| What you need to do |
Lines with "nicht": copy each one from the listing below.

______

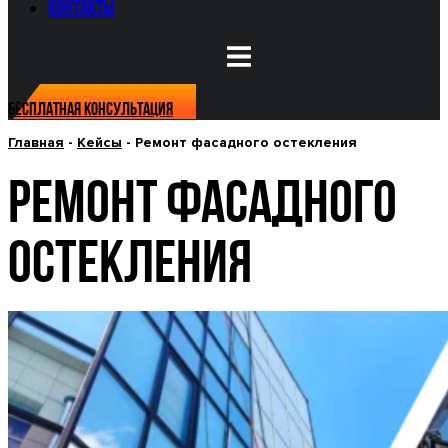
Контакты
Бесплатная консультация
Главная
-
Кейсы
-
Ремонт фасадного остекления
РЕМОНТ ФАСАДНОГО
ОСТЕКЛЕНИЯ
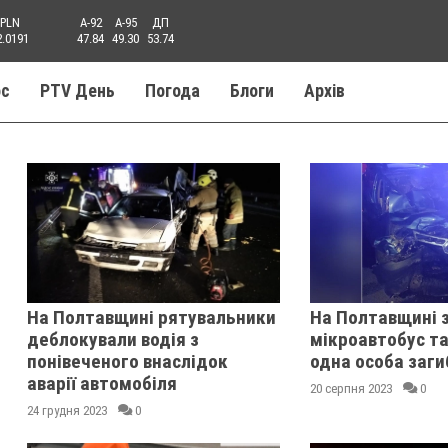
PLN
A-92
A-95
ДП
2.0191
47.84
49.30
53.74
ос
PTV День
Погода
Блоги
Aрхів
На Полтавщині рятувальники
На Полтавщині 
деблокували водія з
мікроавтобус та
понівеченого внаслідок
одна особа заги
аварії автомобіля
20 серпня 2023
0
24 грудня 2023
0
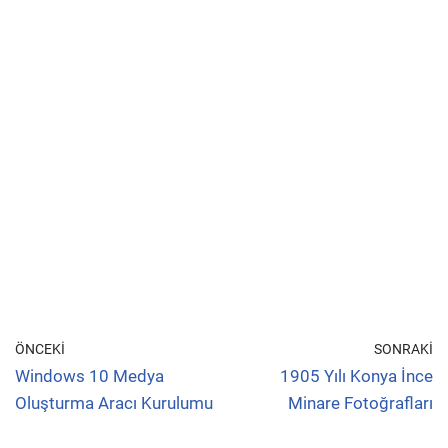
ÖNCEKI
SONRAKI
Windows 10 Medya
1905 Yılı Konya İnce
Oluşturma Aracı Kurulumu
Minare Fotoğrafları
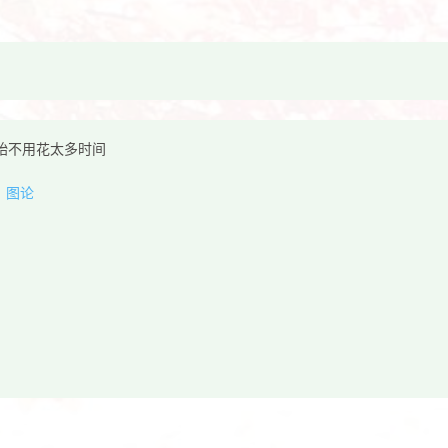
始不用花太多时间
、图论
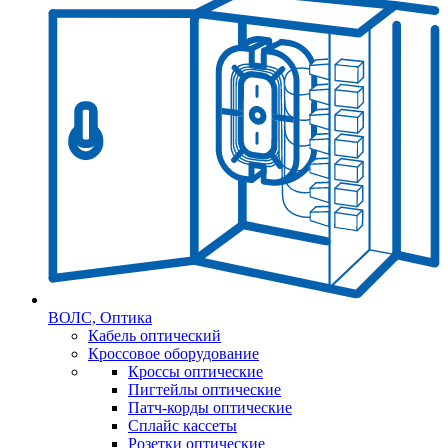
ВОЛС, Оптика
Кабель оптический
Кроссовое оборудование
Кроссы оптические
Пигтейлы оптические
Патч-корды оптические
Сплайс кассеты
Розетки оптические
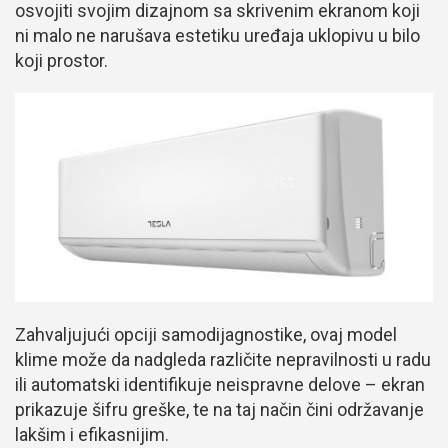
osvojiti svojim dizajnom sa skrivenim ekranom koji
ni malo ne narušava estetiku uređaja uklopivu u bilo
koji prostor.
Zahvaljujući opciji samodijagnostike, ovaj model
klime može da nadgleda različite nepravilnosti u radu
ili automatski identifikuje neispravne delove – ekran
prikazuje šifru greške, te na taj način čini održavanje
lakšim i efikasnijim.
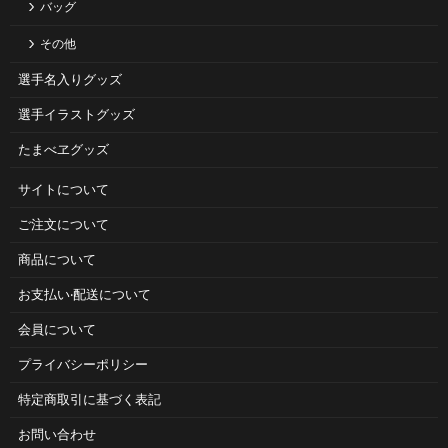
バッグ
その他
選手名入りグッズ
選手イラストグッズ
たまべヱグッズ
サイトについて
ご注⽂について
商品について
お⽀払い‧配送について
会員について
プライバシーポリシー
特定商取引に基づく表記
お問い合わせ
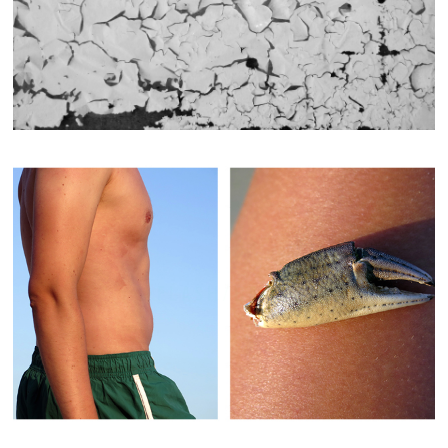
FLASH/BACK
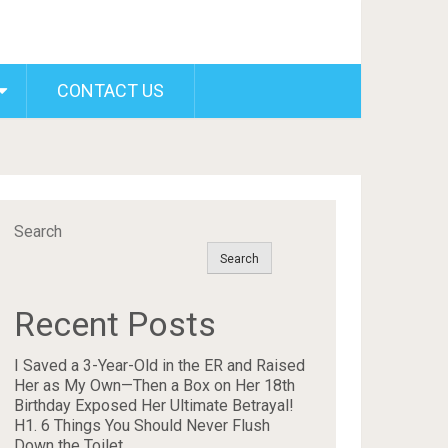
CONTACT US
Search
Search
Recent Posts
I Saved a 3-Year-Old in the ER and Raised
Her as My Own—Then a Box on Her 18th
Birthday Exposed Her Ultimate Betrayal!
H1. 6 Things You Should Never Flush
Down the Toilet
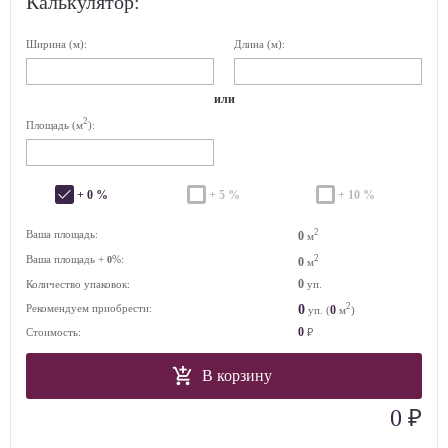
Калькулятор:
Ширина (м):
Длина (м):
или
2
Площадь (м
):
+ 0 %
+ 5 %
+ 10 %
2
Ваша площадь:
0
м
Ваша площадь +
%:
2
0
0
м
0
Количество упаковок:
уп.
2
0
Рекомендуем приобрести:
0
уп. (
м
)
0
Стоимость:
₽
В корзину
₽
0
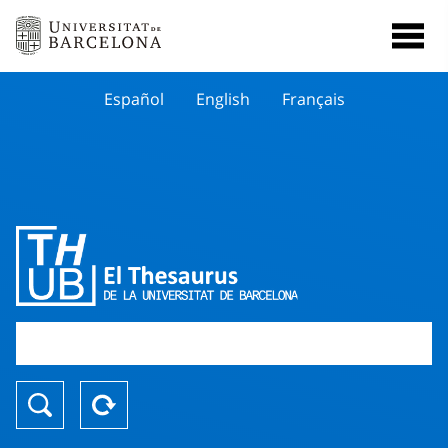
Español
English
Français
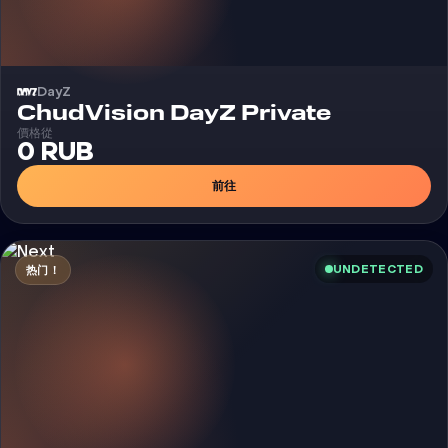
DayZ
外挂
ChudVision DayZ Private
價格從
0 RUB
前往
UNDETECTED
热门！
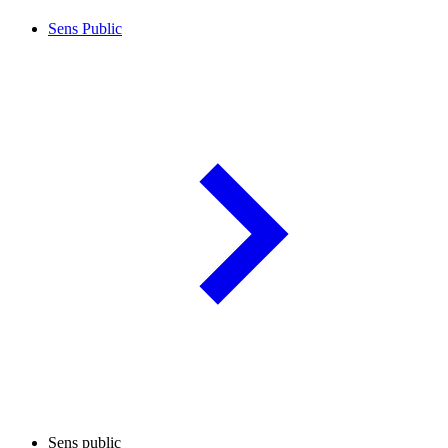
Sens Public
Sens public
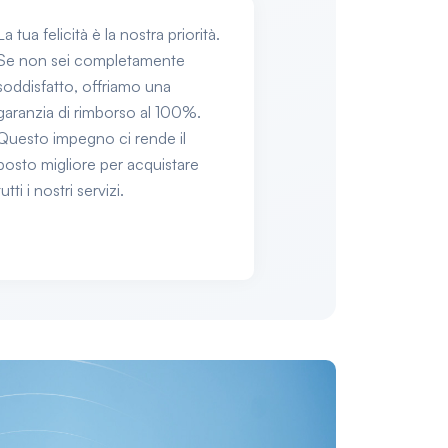
La tua felicità è la nostra priorità.
Se non sei completamente
soddisfatto, offriamo una
garanzia di rimborso al 100%.
Questo impegno ci rende il
posto migliore per acquistare
tutti i nostri servizi.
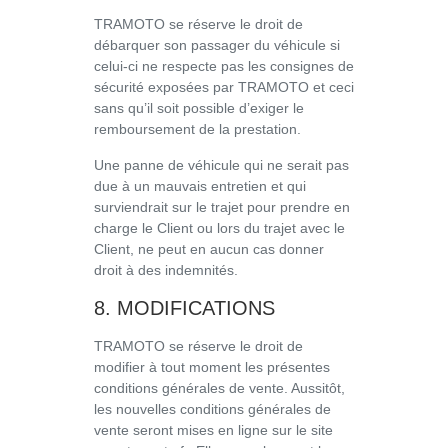
TRAMOTO se réserve le droit de
débarquer son passager du véhicule si
celui-ci ne respecte pas les consignes de
sécurité exposées par TRAMOTO et ceci
sans qu’il soit possible d’exiger le
remboursement de la prestation.
Une panne de véhicule qui ne serait pas
due à un mauvais entretien et qui
surviendrait sur le trajet pour prendre en
charge le Client ou lors du trajet avec le
Client, ne peut en aucun cas donner
droit à des indemnités.
8. MODIFICATIONS
TRAMOTO se réserve le droit de
modifier à tout moment les présentes
conditions générales de vente. Aussitôt,
les nouvelles conditions générales de
vente seront mises en ligne sur le site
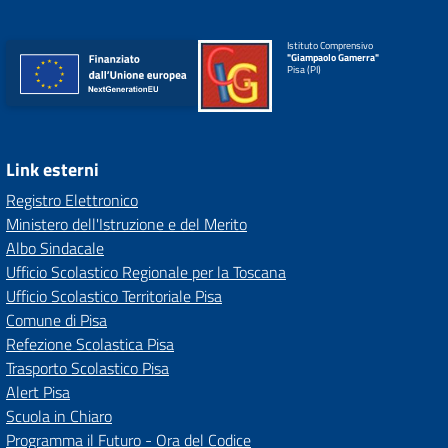
Istituto Comprensivo
"Giampaolo Gamerra"
Pisa (PI)
Link esterni
Registro Elettronico
Ministero dell'Istruzione e del Merito
Albo Sindacale
Ufficio Scolastico Regionale per la Toscana
Ufficio Scolastico Territoriale Pisa
Comune di Pisa
Refezione Scolastica Pisa
Trasporto Scolastico Pisa
Alert Pisa
Scuola in Chiaro
Programma il Futuro - Ora del Codice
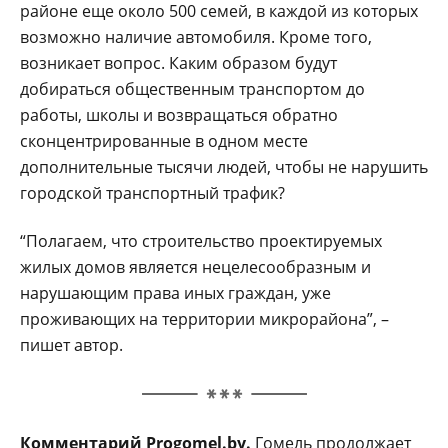
районе еще около 500 семей, в каждой из которых
возможно наличие автомобиля. Кроме того,
возникает вопрос. Каким образом будут
добираться общественным транспортом до
работы, школы и возвращаться обратно
сконцентрированные в одном месте
дополнительные тысячи людей, чтобы не нарушить
городской транспортный трафик?
“Полагаем, что строительство проектируемых
жилых домов является нецелесообразным и
нарушающим права иных граждан, уже
проживающих на территории микрорайона”, –
пишет автор.
Комментарий Progomel.by.
Гомель продолжает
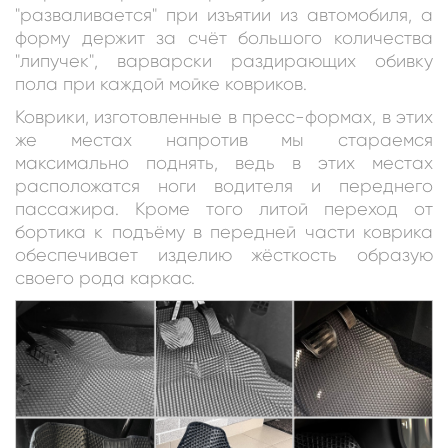
"разваливается" при изъятии из автомобиля, а
форму держит за счёт большого количества
"липучек", варварски раздирающих обивку
пола при каждой мойке ковриков.
Коврики, изготовленные в пресс-формах, в этих
же местах напротив мы стараемся
максимально поднять, ведь в этих местах
расположатся ноги водителя и переднего
пассажира. Кроме того литой переход от
бортика к подъёму в передней части коврика
обеспечивает изделию жёсткость образую
своего рода каркас.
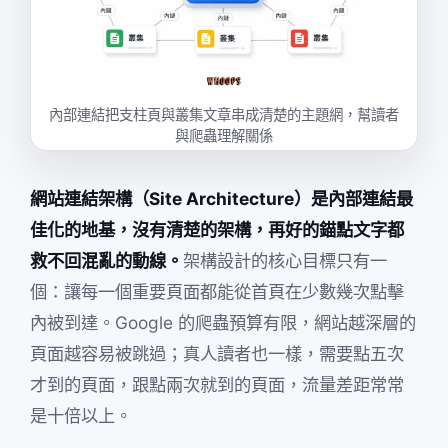
內部連結把支柱頁與叢集文章串成清楚的主題網，幫讀者
與爬蟲理解關係
網站連結架構（Site Architecture）是內部連結最
佳化的地基，沒有清楚的架構，再好的錨點文字都
救不回混亂的動線。
架構設計的核心目標只有一
個：讓每一個重要頁面都能從首頁在少數幾次點擊
內被到達。Google 的爬蟲預算有限，網站越深層的
頁面越容易被跳過；真人讀者也一樣，需要點五次
才到的頁面，跟點兩次就到的頁面，流量差距常常
是十倍以上。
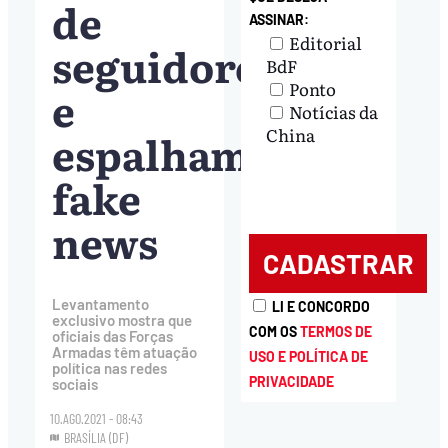
de
ASSINAR:
Editorial
seguidores
BdF
Ponto
e
Notícias da
China
espalham
fake
news
Levantamento
LI E CONCORDO
exclusivo mostra que
COM OS
TERMOS DE
oficiais das Forças
Armadas têm atuação
USO E POLÍTICA DE
política nas redes
PRIVACIDADE
sociais
10.AGO.2021 - 08:43
BRASÍLIA (DF)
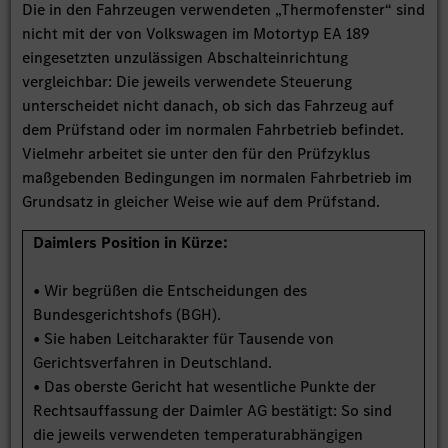
Die in den Fahrzeugen verwendeten „Thermofenster“ sind
nicht mit der von Volkswagen im Motortyp EA 189
eingesetzten unzulässigen Abschalteinrichtung
vergleichbar: Die jeweils verwendete Steuerung
unterscheidet nicht danach, ob sich das Fahrzeug auf
dem Prüfstand oder im normalen Fahrbetrieb befindet.
Vielmehr arbeitet sie unter den für den Prüfzyklus
maßgebenden Bedingungen im normalen Fahrbetrieb im
Grundsatz in gleicher Weise wie auf dem Prüfstand.
Daimlers Position in Kürze:
• Wir begrüßen die Entscheidungen des
Bundesgerichtshofs (BGH).
• Sie haben Leitcharakter für Tausende von
Gerichtsverfahren in Deutschland.
• Das oberste Gericht hat wesentliche Punkte der
Rechtsauffassung der Daimler AG bestätigt: So sind
die jeweils verwendeten temperaturabhängigen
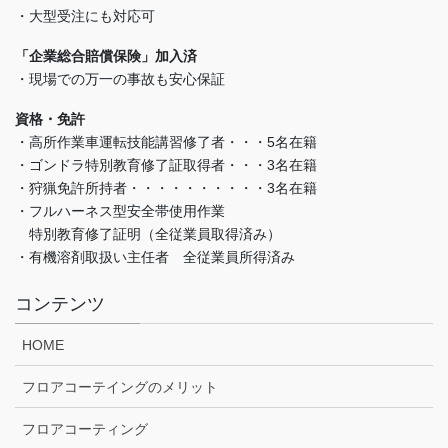
・大型受注にも対応可
「企業総合賠償保険」加入済
・現場での万一の事故も安心保証
資格・免許
・高所作業車運転技能講習修了者・・・5名在籍
・ゴンドラ特別教育修了証取得者・・・3名在籍
・狩猟免許所持者・・・・・・・・・・3名在籍
・フルハーネス型安全帯使用作業
特別教育修了証明（全従業員取得済み）
・有機溶剤取扱い主任者 全従業員所得済み
コンテンツ
HOME
フロアコーテイングのメリット
フロアコーティング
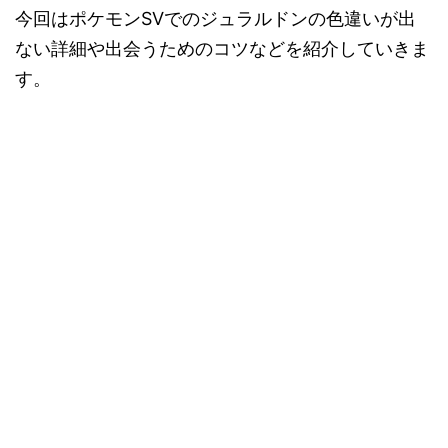
今回はポケモンSVでのジュラルドンの色違いが出
ない詳細や出会うためのコツなどを紹介していきま
す。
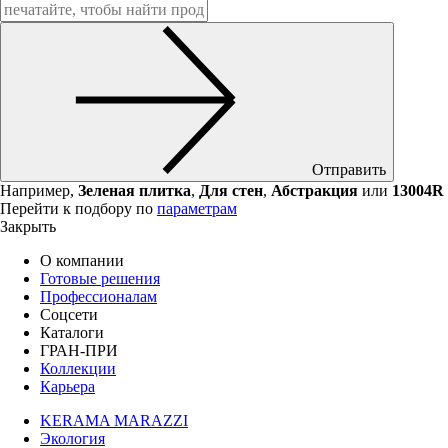
Отправить
Например,
Зеленая плитка
,
Для стен
,
Абстракция
или
13004R
Перейти к подбору по
параметрам
Закрыть
О компании
Готовые решения
Профессионалам
Соцсети
Каталоги
ГРАН-ПРИ
Коллекции
Карьера
KERAMA MARAZZI
Экология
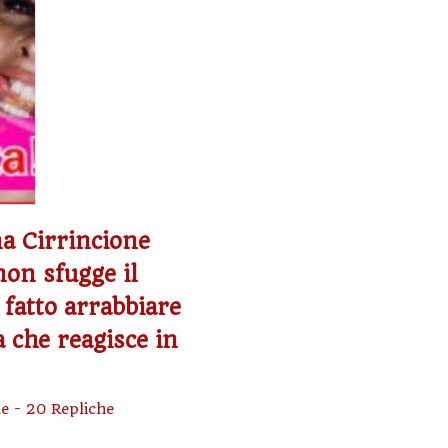
a Cirrincione
non sfugge il
 fatto arrabbiare
a che reagisce in
e
-
20 Repliche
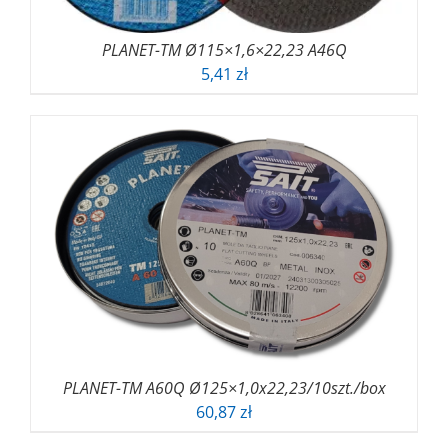
PLANET-TM Ø115×1,6×22,23 A46Q
5,41
zł
PLANET-TM A60Q Ø125×1,0x22,23/10szt./box
60,87
zł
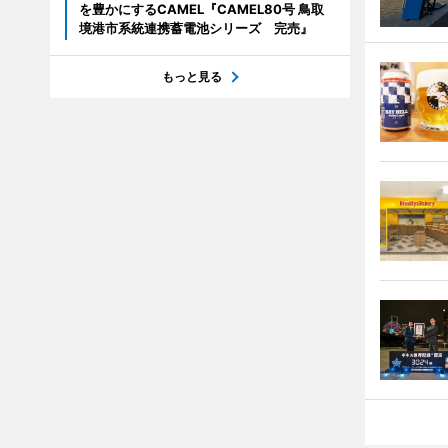
を豊かにするCAMEL『CAMEL80号 鳥取
境港市系統連携蓄電池シリーズ 完売』
もっと見る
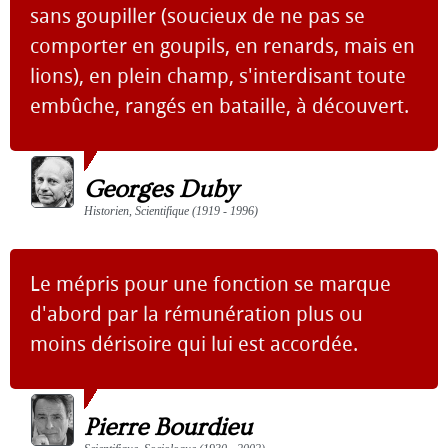
sans goupiller (soucieux de ne pas se
comporter en goupils, en renards, mais en
lions), en plein champ, s'interdisant toute
embûche, rangés en bataille, à découvert.
Georges Duby
Historien, Scientifique (1919 - 1996)
Le mépris pour une fonction se marque
d'abord par la rémunération plus ou
moins dérisoire qui lui est accordée.
Pierre Bourdieu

______

| Solution to the exercise |
nicht mit der von Volkswagen im Motortyp EA 189
unterscheidet nicht danach, ob sich das Fahrzeug auf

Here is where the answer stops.